Your task: Using the entries that follow, report the number of lines that include the string "Jolion", without any other text.

Data for analysis:
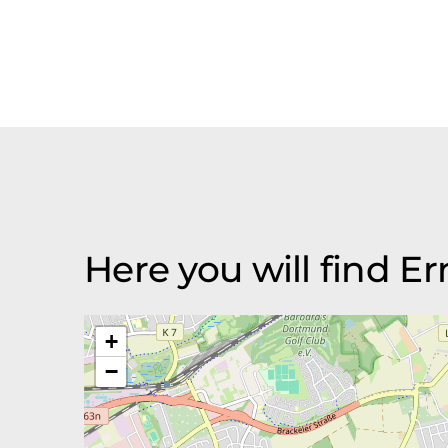
Here you will find 
+
−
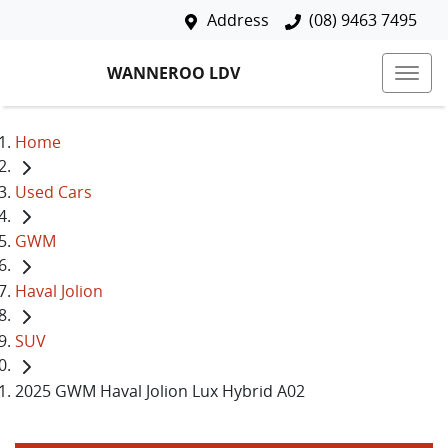
Address
(08) 9463 7495
WANNEROO LDV
Home
Used Cars
GWM
Haval Jolion
SUV
2025 GWM Haval Jolion Lux Hybrid A02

Solved exercise: 2